Biden, who had discussed Ukraine in a virtual summit with Ukrainian President Volodymyr Zelenskyy and G7 leaders earlier on Wednesday, said the US and its allies were prepared to continue supporting Ukraine in its 22-month war against Russia, which currently occupies about a fifth of Ukrainian territory.

Zelenskyy warned the G7 that Moscow was counting on Western unity to “collapse” and said Russia had ramped up pressure on the front lines of the conflict.

The precarious prospects for the aid package had been clear since a classified Ukraine briefing for senators on Tuesday saw several Republicans walk out, angry that there was no talk of border security.

Zelenskyy had been due to address the meeting via video link but cancelled at the last minute.

Senators of both parties have acknowledged the need to move quickly to secure a deal given that Congress has just a handful more days in session before the end of the year.

Republican negotiators were expected to send a new proposal to Democrats after the failed vote.

The president’s willingness to directly engage on the issue carried some political risk with some Democrats and migrant advocates urging him to reject sweeping conservative demands on immigration – which they say are akin to closing the border.

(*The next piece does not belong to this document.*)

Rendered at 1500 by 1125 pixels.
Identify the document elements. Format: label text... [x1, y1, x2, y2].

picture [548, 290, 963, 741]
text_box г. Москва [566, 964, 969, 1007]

House Speaker Mike Johnson, who voted against aid to Kyiv before he took on the job, has made clear he will not agree to send any more money without “transformative” changes to border policy.

“The American people deserve nothing less,” Johnson said in a statement.

The Louisiana Republican has also declared that any Israel aid needs to be offset with spending cuts, a policy Democrats, the White House and most Senate Republicans oppose.

Even amid the disagreement over the new funding package, the US unveiled aid for Kyiv worth $175m from the dwindling supply of money that has already been approved.

It includes HIMARS rockets, shells, missiles and ammunition.